Solution Preparation and Dilution

      Chemicals are shipped around the world in their most concentrated forms. If they were not, we would be shipping lots of water along with the chemicals, which is less cost effective. 

      Sometimes we need to add some water to a solution to form a lower molarity solution.(or add more solute, to form a larger molarity solution.)

      The key idea is that the moles of solute is constant.

      General Form

                             M1L1=M2L2

                              moles solute before=moles solute after

       E.g

                    Minh has 3.00 L of 18.0 H2SO4. But teacher tells he to make 0.900L of 2.00M H2SO4. What should he do?

                    

                      Here is Minh's solution.

                       M1L1=M2L2

                     18.00M x L1= 0.900L X 2.00M

                                      L1=0.100L

                        0.900-0.100=0.800L of water

                       Minh just need to add 0.800L of water to the original solution and take out 0.900L of it.

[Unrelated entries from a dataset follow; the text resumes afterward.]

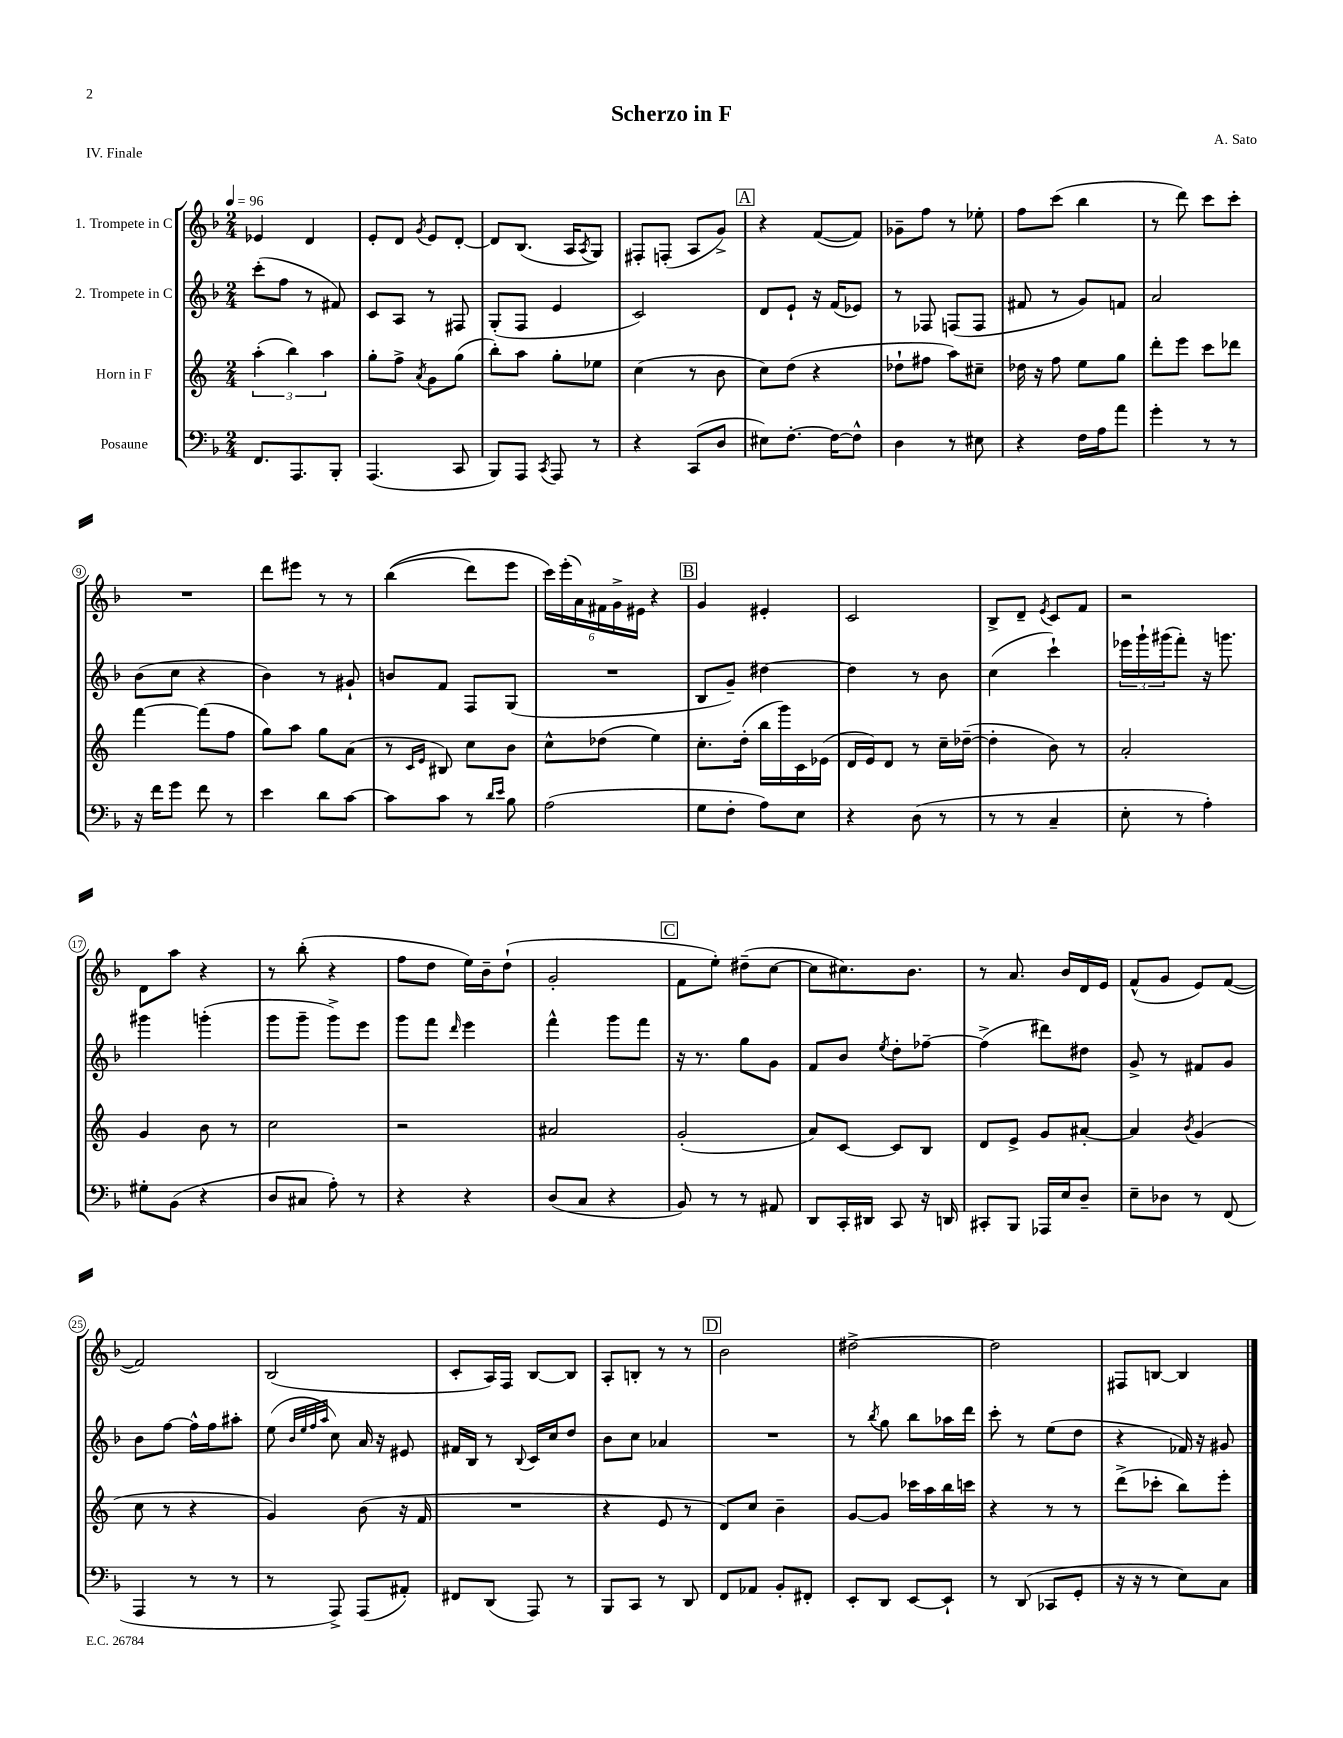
\header { title = "Scherzo in F" composer = "A. Sato" piece = "IV. Finale" }
<<
\new StaffGroup <<
\new Staff = "s0" \with { instrumentName = "1. Trompete in C" } {
    \clef treble \key f \major \numericTimeSignature \time 2/4 \tempo 4 = 96
    ees'4 d'4 |
    e'8-. d'8 \acciaccatura { g'8 } e'8 d'8~-. |
    d'8 bes8.( a16 \acciaccatura { a8 } g8) |
    fis8-. f8-.( a8 g'8->) |
    \mark \markup { \box "A" } r4 f'8~( f'8) |
    ges'8-- f''8 r8 ees''8-. |
    f''8 c'''8( bes''4 |
    r8 d'''8) c'''8 c'''8-. |
    R2 |
    d'''8 eis'''8 r8 r8 |
    bes''4(\( d'''8) e'''8 |
    \tuplet 6/4 { c'''16\) e'''16-.( a'16) fis'16 g'16-> eis'16 } r4 |
    \mark \markup { \box "B" } g'4 eis'4-. |
    c'2 |
    bes8-> d'8-- \acciaccatura { e'8 } c'8 f'8 |
    r2 |
    d'8 a''8 r4 |
    r8 bes''8-.( r4 |
    f''8 d''8 e''16) bes'16-- d''8-!( |
    g'2-. |
    \mark \markup { \box "C" } f'8 e''8-.) dis''8--( c''8~ |
    c''8 cis''8.) bes'8. |
    r8 a'8. bes'16 d'16 e'16 |
    f'8-^( g'8 e'8) f'8~( |
    f'2) |
    bes2( |
    c'8-. a16) f16 bes8~ bes8 |
    a8-. b8-. r8 r8 |
    \mark \markup { \box "D" } bes'2 |
    dis''2~-> |
    dis''2 |
    fis8 b8~ b4 \bar "|." |
}
\new Staff = "s1" \with { instrumentName = "2. Trompete in C" } {
    \clef treble \key f \major \numericTimeSignature \time 2/4
    c'''8-.( f''8 r8 fis'8) |
    c'8 a8 r8 fis8 |
    g8-.( f8 e'4 |
    c'2) |
    \mark \markup { \box "A" } d'8 e'8-! r16 f'16( ees'8) |
    r8 fes8 f8( f8 |
    fis'8 r8 g'8) f'8 |
    a'2 |
    bes'8( c''8 r4 |
    bes'4) r8 gis'8-! |
    b'8 f'8 f8 g8( |
    R2 |
    \mark \markup { \box "B" } bes8 g'8--) dis''4~ |
    dis''4 r8 bes'8 |
    c''4( c'''4-!) |
    \tuplet 3/2 { ees'''16 g'''16-! gis'''16( } f'''8-.) r16 g'''8. |
    gis'''4 g'''4-.( |
    g'''8 g'''8-- g'''8->) e'''8 |
    g'''8 f'''8 \grace { d'''16 } e'''4 |
    f'''4-^ g'''8 f'''8 |
    \mark \markup { \box "C" } r16 r8. g''8 g'8 |
    f'8 bes'8 \acciaccatura { e''8 } d''8-. fes''8~-- |
    fes''4->( dis'''8) dis''8 |
    g'8-> r8 fis'8 g'8 |
    bes'8 f''8~ f''16-^ f''16 ais''8-. |
    e''8( \grace { bes'32 e''32 f''32 a''32 } c''8) a'16 r16 eis'8 |
    fis'16 bes16 r8 \appoggiatura { bes8 } c'16 c''16 d''8 |
    bes'8 c''8 aes'4 |
    \mark \markup { \box "D" } R2 |
    r8 \acciaccatura { bes''8 } g''8 bes''8 aes''16 d'''16 |
    c'''8-. r8 e''8( d''8 |
    r4 fes'16) r16 gis'8 \bar "|." |
}
\new Staff = "s2" \with { instrumentName = "Horn in F" } {
    \clef treble \key c \major \numericTimeSignature \time 2/4
    \tuplet 3/2 { a''4-.( b''4) a''4 } |
    g''8-. f''8-> \acciaccatura { a'8 } g'8 g''8( |
    b''8-.) a''8 g''8-. ees''8 |
    c''4( r8 b'8 |
    \mark \markup { \box "A" } c''8) d''8( r4 |
    des''8-! fis''8 a''8) cis''8-- |
    des''16 r16 f''8 e''8 g''8 |
    d'''8-. e'''8 c'''8 des'''8 |
    f'''4~ f'''8( f''8 |
    g''8) a''8 g''8 a'8( |
    r8 \grace { c'16 e'16 } bis8) c''8 b'8 |
    c''8-^ des''8( e''4) |
    \mark \markup { \box "B" } c''8.-. d''16-.( b''16 g'''16) c'16 ees'16( |
    d'16 e'16) d'8 r8 c''16-- des''16~--( |
    des''4-. b'8) r8 |
    a'2-. |
    g'4 b'8 r8 |
    c''2 |
    r2 |
    ais'2 |
    \mark \markup { \box "C" } g'2-.( |
    a'8) c'8~ c'8 b8 |
    d'8 e'8-> g'8 ais'8~-. |
    ais'4 \acciaccatura { b'8 } g'4( |
    c''8 r8 r4 |
    g'4) b'8( r16 f'16 |
    R2 |
    r4 e'8 r8 |
    \mark \markup { \box "D" } d'8) c''8 b'4-- |
    g'8~ g'8 ces'''16 a''16 b''16 c'''16 |
    r4 r8 r8 |
    d'''8->( ces'''8-. b''8) e'''8-. \bar "|." |
}
\new Staff = "s3" \with { instrumentName = "Posaune" } {
    \clef bass \key f \major \numericTimeSignature \time 2/4
    f,8. a,,8. bes,,8-. |
    a,,4.( c,8 |
    bes,,8) a,,8 \acciaccatura { c,8 } a,,8 r8 |
    r4 c,8( d8 |
    \mark \markup { \box "A" } eis8) f8.~-. f16~ f8-^ |
    d4 r8 eis8 |
    r4 f16 a16 a'8 |
    g'4-. r8 r8 |
    r16 f'16 g'8 f'8 r8 |
    e'4 d'8 c'8~ |
    c'8 c'8 r8 \grace { d'16 e'16 } bes8 |
    a2( |
    \mark \markup { \box "B" } g8 f8-. a8) e8 |
    r4 d8( r8 |
    r8 r8 c4-- |
    e8-. r8 a4-.) |
    gis8-. bes,8( r4 |
    d8 cis8 a8-.) r8 |
    r4 r4 |
    d8( c8 r4 |
    \mark \markup { \box "C" } bes,8) r8 r8 ais,8 |
    d,8 c,16-. dis,16 c,8 r16 d,16 |
    cis,8-. bes,,8 aes,,16 e16 d8-- |
    e8-- des8 r8 f,8( |
    a,,4 r8 r8 |
    r8 a,,8->) a,,8( ais,8-.) |
    fis,8 d,8( a,,8) r8 |
    bes,,8 c,8 r8 d,8 |
    \mark \markup { \box "D" } f,8 aes,8 bes,8-. fis,8-. |
    e,8-. d,8 e,8~ e,8-! |
    r8 d,8( ces,8 g,8-. |
    r16 r16 r8 e8) c8 \bar "|." |
}
>>
>>
\layout { \context { \Score \override BarNumber.stencil = #(make-stencil-circler 0.1 0.3 ly:text-interface::print) } }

Lab 4C Formular of a Hydrate

Objectives
1.  To determine the percentage of water in an unknown hydrate.
2.  To determine the moles of water present in each mole of this unknown hydrate when given the molar mass of the anhydrous salt.
3. To write an empirical formula of the hydrate.

Supplies
Equipment:  lab burner, crucible and lid, crucible tongs, pipe stem triangle

Chemical reagents:  approximately 5 g of a hydrate, water.

Procedures
1. Try to dry the crucible by heating it up, make sure the flame is blue

2. Remove the crucible and cool it for 3 mins

3. Determine mass of the crucible

4. Put in the hydrate, record the mass of crucible

5. Heat up for 5 mins

6. Cool it down for 3 mins then record the mass of crucible

Some more infomations

Hydrate is the compound containing water

Anhydrous is a substance contains no water.

Experiment’s errors:

1.     Hydrate decomposed before heating finish

2.    Water in air can affect the crucible’s mass

All types of Mole Conversion ( summary )

Mole x 6,022 x 10^23 = Molecules/Particles/Formula Units

Molecules/Particles/Formula Units x #atoms = atoms

Mole x molar mass ( g ) = mass

Mole x 1/Molarity = Volume

Mole x 22,4 = Volume at STP

Molar Concentration/ "Molarity" of solutions

Molar concentration is the number of moles of solute in one litre of solution. "M" is used to denote molar concentration with units of moles/litre.

Formula: Molarity = moles of solute (mol)/ volume of solution (L)

Examples:

If there is 1.5 moles of NaCl in 1.0L of soltuion, what is the molar concentration?

M= 1.5mol NaCl/1.0L

= 1.5M NaCl or 1.5mol/L NaCl

Calculating the Empirical and Molecular Formula and Percent Composition

There are two kinds of formulas that we can express in chemistry "11".   The empirical and molecular formula.

The Empirical Formula


-Gives the lowest terms of atoms OR moles.
-All formulas of ionic components are empirical formulas.

The Molecular Formula


-Gives all atoms which make up a molecule.
-This can be ionic or covalent compounds.


EG: C6H12O6

To put it into empirical formula, reduce to lowest terms.  Therefore C6H12O6 = CH2O(empirical).

Remember: 1) molecular  = empirical x whole #
2) molecular formula mass = empirical x whole #
3) mass(mole) = EFM(g) x whole #

How to determine empirical formula given mass


EX: Determine the empirical formula of Fe and O given 10.87g of Fe and 4.66g of O.

1) Convert grams ------> moles

10.87 x 1/55.8g = 0.1948 mol
 4.66 x 1/16.0g = 0.0291 mol

2) Divide each molar amount by the smallest molar amount.

Fe 0.1948/0.1948 = 1
O 0.291/0.1948 = 1.49 ~ 1.5

3) Scale ratios to whole #'s by multiplying.

1.5 x "2" = 3(whole number)
1 x "2" = 2(whole number)


Therefore, the empirical formula is Fe2O3

PERCENT COMPOSITION


- The % by mass of the elements in a compound.
                -calculate molar mass.
                -calculate each element's % of that total(ONE DECIMAL PLACE)
This tells what part of a compound each component element makes up.

Remember: %composition = mass of element/mass of compound x 100%


The ratio of moles can be determined from percent composition.  How?

1)Assume 100.0g of all material
2)Convert all %'s to grams.
3)Follow the steps to solve empirical formula.